Second, the fact that Adam and Eve freely chose to disobey God demonstrates the reality and power of human choice. If Adam and Even chose one way, then presumably we can choose differently.
The basis for how we can do that is discussed below. But, before moving on, the obvious needs to be stated. Without a historical Adam and Eve all this goes away—our understanding of the origins of evil, the belief that good and evil are not impersonal forces, the conviction that we were originally good, and the cosmic significance of human freedom. If we don’t know where we came from, we can’t truly understand ourselves.
No Adam, No Christ
A personal source of sin implies the need for a personal savior. The existence of a historical Adam thus prepares the way for Christ. The epistles of Paul explicitly identify Christ with Adam.
Through one person sin entered the world, and through sin, death, and thus death came to all, inasmuch as all sinned. … For if by that one person’s transgression the many died, how much more did the grace of God and the gracious gift of the one person Jesus Christ overflow for the many (Romans 5:12, 15).
For since death came through a human being, the resurrection of the dead came also through a human being. For just as in Adam all die, so too in Christ shall all be brought to life (1 Corinthians 15:21-22).
Think how different the story of our redemption would be different without a historical Adam and Eve and the doctrine of original sin. Say, for example, that only the demons were evil. They torment us but they never successfully tempt us. Then the battle to save us would transpire entirely in heaven and hell—between St. Michael and Satan, perhaps. Or, imagine that our sin was the result of some physical contamination or some other impersonal force. In that case, salvation would occur simply through eradicating the contamination or eliminating that impersonal force.
Without Adam there would be no need for a Redeemer who bled for us, who cried out for us, and who gazed lovingly on the cross. Our belief in a real Incarnation—a God who assumed flesh and blood for our sake—is inextricably linked to the existence of a real historical flesh-and-blood Adam. No Adam, no Christ. This is why that wonderful Easter hymn calls the first sin of Adam and Eve a ‘happy fault.’
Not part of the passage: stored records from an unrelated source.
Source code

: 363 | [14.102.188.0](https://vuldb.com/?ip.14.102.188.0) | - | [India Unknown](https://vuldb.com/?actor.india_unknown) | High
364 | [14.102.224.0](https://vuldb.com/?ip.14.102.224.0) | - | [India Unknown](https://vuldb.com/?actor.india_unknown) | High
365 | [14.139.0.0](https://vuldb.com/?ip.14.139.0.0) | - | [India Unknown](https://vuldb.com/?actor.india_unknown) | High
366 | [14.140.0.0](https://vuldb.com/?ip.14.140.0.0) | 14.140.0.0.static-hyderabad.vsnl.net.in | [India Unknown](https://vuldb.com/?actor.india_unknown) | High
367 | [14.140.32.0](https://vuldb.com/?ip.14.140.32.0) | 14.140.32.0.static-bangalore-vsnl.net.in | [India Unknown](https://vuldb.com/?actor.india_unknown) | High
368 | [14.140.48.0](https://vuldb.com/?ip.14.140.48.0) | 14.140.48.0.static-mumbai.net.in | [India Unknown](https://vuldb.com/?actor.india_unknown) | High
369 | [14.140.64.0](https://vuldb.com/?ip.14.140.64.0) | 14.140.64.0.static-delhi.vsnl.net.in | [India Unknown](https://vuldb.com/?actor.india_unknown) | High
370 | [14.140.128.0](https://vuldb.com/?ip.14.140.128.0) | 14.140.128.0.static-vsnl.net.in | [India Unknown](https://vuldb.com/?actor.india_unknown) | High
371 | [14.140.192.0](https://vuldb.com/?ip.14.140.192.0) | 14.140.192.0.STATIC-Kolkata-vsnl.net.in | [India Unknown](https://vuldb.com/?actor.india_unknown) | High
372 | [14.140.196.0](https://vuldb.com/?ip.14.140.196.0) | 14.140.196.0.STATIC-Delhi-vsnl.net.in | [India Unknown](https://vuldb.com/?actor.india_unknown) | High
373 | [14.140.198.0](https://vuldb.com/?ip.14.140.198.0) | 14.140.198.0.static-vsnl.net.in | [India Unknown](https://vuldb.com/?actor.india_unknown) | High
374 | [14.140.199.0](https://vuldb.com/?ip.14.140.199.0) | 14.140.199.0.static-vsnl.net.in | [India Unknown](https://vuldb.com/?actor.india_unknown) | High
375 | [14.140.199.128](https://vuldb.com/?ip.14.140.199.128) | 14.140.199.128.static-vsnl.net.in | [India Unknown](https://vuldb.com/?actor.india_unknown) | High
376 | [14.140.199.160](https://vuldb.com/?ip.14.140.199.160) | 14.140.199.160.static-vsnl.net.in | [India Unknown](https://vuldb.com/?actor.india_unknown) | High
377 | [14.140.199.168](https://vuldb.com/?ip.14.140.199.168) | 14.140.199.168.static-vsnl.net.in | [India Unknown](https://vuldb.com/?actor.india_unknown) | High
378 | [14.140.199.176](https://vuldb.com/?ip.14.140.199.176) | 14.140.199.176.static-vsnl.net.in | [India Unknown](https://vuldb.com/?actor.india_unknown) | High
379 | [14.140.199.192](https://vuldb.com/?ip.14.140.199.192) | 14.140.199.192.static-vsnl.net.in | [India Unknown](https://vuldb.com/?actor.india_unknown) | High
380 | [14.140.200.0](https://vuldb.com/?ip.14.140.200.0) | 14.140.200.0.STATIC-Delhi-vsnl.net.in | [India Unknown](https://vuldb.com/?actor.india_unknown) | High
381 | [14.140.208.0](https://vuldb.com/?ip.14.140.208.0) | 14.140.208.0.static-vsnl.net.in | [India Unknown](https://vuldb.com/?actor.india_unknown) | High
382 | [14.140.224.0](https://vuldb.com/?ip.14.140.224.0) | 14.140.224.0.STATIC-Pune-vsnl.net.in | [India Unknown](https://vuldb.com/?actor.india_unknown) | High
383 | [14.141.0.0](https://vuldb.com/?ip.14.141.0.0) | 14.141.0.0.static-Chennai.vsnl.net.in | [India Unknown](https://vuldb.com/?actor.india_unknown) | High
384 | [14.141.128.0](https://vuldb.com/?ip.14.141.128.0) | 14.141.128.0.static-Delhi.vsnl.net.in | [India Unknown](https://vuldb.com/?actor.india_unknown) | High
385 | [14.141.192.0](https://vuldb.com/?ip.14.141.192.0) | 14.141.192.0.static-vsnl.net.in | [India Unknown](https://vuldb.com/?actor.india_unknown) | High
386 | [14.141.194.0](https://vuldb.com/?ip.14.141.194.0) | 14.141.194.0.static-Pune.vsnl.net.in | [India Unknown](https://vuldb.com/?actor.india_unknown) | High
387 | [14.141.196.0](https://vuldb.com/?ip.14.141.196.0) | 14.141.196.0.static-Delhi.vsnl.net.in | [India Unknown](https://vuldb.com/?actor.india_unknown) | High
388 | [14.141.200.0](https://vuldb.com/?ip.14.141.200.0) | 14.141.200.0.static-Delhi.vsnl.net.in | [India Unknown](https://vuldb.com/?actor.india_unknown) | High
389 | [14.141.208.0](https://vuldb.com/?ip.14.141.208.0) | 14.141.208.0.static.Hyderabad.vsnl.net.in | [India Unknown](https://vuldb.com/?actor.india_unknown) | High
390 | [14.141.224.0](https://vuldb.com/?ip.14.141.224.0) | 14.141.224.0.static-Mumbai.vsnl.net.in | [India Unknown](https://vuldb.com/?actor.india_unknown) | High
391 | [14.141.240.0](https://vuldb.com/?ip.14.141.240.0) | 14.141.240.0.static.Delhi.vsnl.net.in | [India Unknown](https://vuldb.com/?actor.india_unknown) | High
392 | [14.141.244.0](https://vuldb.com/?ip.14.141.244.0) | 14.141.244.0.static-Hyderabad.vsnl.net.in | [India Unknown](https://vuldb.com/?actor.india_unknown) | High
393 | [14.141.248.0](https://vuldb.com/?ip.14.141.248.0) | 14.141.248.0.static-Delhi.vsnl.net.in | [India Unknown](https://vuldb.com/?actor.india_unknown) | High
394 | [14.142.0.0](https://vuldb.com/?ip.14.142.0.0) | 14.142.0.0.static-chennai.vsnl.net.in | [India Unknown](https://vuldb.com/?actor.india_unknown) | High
By the way, the same goes for Mary: without Eve we could not understand Mary—her role as the New Adam’s partner, her status as spiritual mother of all men, and her preservation from original sin.
The Quest for Paradise
St. Paul suggests that we are all earthly pilgrims (1 Corinthians 2:5). In one of his letters, J.R.R. Tolkien connects this lack of belonging, this sense of homelessness with Eden: “We all long for Eden, and we are constantly glimpsing it: our whole nature at its best and least corrupted, its gentlest and most human, is still soaked with the sense of exile.”
This sense of loss points us backward and forward. We are driven to recover the paradise that we once had. And we yearn for the paradise that is promised to us in the future.
But, of course, if we were never paradise-dwellers in the first place—if we were never in an original state of happiness and beauty, then our quest for paradise is a bit odd. We are longing for a home that is not truly ours. The story of Adam and Eve, as told in Scripture, thus becomes ours. Without them, we lose a vital piece of ourselves. Humanity becomes unmoored from history, adrift in the storm—a race of amnesiacs searching for a paradise they never knew.
That is why the debate over a historical Adam and Eve matters.